Chancellor Olaf Scholz ends the nuclear dispute that paralyzed traffic lights for weeks. For Economics Minister Habeck, this may even turn out to be a success, but the FDP, on the other hand, has to swallow the exit in 2023. And the chancellor makes a bet with the whole thing.

What at first glance looks like a painful defeat for Robert Habeck and his Greens turns out to be a success on closer inspection. The chancellor’s power on the tiresome nuclear issue is a blessing for the vice chancellor – not even in his own party can he now be accused of giving in to his rivals from the FDP.

More on this here: Scholz word of power! Chancellor ends nuclear power plant dispute, all three continue

With his policy decision, the Chancellor has freed his larger coalition partner from an ugly suspicion that climate activists harbor against the Greens. That when in doubt, they don’t follow their green conscience and their anti-nuclear DNA, but: the vile power.

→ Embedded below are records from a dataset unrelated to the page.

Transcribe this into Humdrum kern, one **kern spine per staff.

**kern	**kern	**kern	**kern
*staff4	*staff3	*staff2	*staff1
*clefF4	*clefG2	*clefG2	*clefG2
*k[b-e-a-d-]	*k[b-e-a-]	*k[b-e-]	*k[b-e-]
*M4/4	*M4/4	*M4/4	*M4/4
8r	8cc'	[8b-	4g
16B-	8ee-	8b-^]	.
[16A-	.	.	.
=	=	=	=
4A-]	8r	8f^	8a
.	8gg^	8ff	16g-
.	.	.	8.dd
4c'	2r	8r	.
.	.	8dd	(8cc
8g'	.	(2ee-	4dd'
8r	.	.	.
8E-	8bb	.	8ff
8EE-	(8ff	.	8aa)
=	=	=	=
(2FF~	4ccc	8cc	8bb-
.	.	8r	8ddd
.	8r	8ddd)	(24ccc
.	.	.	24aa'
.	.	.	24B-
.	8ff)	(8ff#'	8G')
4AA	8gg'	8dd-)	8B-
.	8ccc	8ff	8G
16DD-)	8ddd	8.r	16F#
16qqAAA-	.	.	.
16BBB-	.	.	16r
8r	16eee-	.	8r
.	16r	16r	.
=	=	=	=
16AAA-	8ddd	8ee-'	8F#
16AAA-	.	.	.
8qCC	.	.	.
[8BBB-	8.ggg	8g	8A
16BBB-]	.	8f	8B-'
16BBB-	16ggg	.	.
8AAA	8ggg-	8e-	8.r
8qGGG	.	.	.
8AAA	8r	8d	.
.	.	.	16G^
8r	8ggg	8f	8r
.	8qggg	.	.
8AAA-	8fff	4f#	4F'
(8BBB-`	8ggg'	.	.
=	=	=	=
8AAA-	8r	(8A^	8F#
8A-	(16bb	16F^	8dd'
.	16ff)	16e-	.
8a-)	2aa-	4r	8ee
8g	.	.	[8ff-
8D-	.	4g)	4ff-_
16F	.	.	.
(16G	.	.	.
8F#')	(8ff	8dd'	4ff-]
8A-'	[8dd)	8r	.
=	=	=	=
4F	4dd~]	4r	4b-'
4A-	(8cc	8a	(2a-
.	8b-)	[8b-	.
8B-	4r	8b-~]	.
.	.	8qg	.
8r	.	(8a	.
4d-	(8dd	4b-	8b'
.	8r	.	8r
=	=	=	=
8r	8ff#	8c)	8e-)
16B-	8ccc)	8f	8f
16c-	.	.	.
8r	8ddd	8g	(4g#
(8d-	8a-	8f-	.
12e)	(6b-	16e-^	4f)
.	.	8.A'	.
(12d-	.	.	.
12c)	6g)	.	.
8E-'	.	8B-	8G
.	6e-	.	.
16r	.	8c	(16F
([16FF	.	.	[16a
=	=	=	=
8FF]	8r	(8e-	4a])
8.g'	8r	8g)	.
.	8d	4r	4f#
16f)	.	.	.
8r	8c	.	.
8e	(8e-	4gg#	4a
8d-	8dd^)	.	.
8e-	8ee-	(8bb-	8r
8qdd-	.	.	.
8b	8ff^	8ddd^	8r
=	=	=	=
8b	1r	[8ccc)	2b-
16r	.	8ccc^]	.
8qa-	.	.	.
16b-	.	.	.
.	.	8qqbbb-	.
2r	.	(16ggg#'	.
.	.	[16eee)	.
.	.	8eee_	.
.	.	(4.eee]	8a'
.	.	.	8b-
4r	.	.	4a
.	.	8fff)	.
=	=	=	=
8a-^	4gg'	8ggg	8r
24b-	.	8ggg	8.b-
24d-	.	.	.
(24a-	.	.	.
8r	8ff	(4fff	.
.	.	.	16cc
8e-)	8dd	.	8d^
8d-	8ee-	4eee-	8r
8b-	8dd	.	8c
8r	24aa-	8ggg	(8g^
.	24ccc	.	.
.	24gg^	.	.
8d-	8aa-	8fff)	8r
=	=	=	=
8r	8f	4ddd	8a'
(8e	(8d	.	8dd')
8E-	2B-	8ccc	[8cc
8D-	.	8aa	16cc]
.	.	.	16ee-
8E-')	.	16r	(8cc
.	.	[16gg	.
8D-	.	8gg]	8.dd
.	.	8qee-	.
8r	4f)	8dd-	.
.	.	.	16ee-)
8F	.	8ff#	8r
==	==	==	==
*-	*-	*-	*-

This is another reason why Habeck can live well with this Scholz decision. Although he has to cross the “red line” that his Greens drew for him at the weekend, he was forced to do so by a stronger force: the chancellor. If need be, a green all-terrain victim myth can also be made from this.

In a compromise, only one person never pays the price. The Scholz decision is also at the expense of the FDP. Because they now have to get out of nuclear power earlier than they last wanted – by April 2023 at the latest. That’s a high price, by the way.

A party that defines itself as “technology-open”, and even more so: has made this its progressive brand core, must now abandon a technology that other countries consider to be the hope for the future, such as Silicon Valley, which is deliberately investing billions in the investing in the next generation of nuclear power.

Now to the Federal Chancellor: in football, what Scholz is currently demonstrating on the soccer field of the traffic light coalition is called a “penalty without a goalkeeper”. The compromise – all three nuclear power plants will run until next year, but that’s the end of it – was an obvious choice. Scholz just had to take advantage of the favorable opportunity and casually push the round thing into the square goal.

A gift for a chancellor who constantly has to ask uncomfortable questions about his manager.

Whether it is the same for Germany, however, remains to be seen. The country is now making a bet with Scholz at the head of government: in the end, the energy transition will work. And without domestic coal, without Russian gas and without climate-damaging nuclear energy. Germany has remained alone with this path, it remains a special energy policy path. Other countries in Europe have broadened their stance, overriding their own ideologically based decisions against nuclear power.

One can only hope that everything goes well. We will only know in a few years whether this is the case. Probably only when Olaf Scholz has long since retired.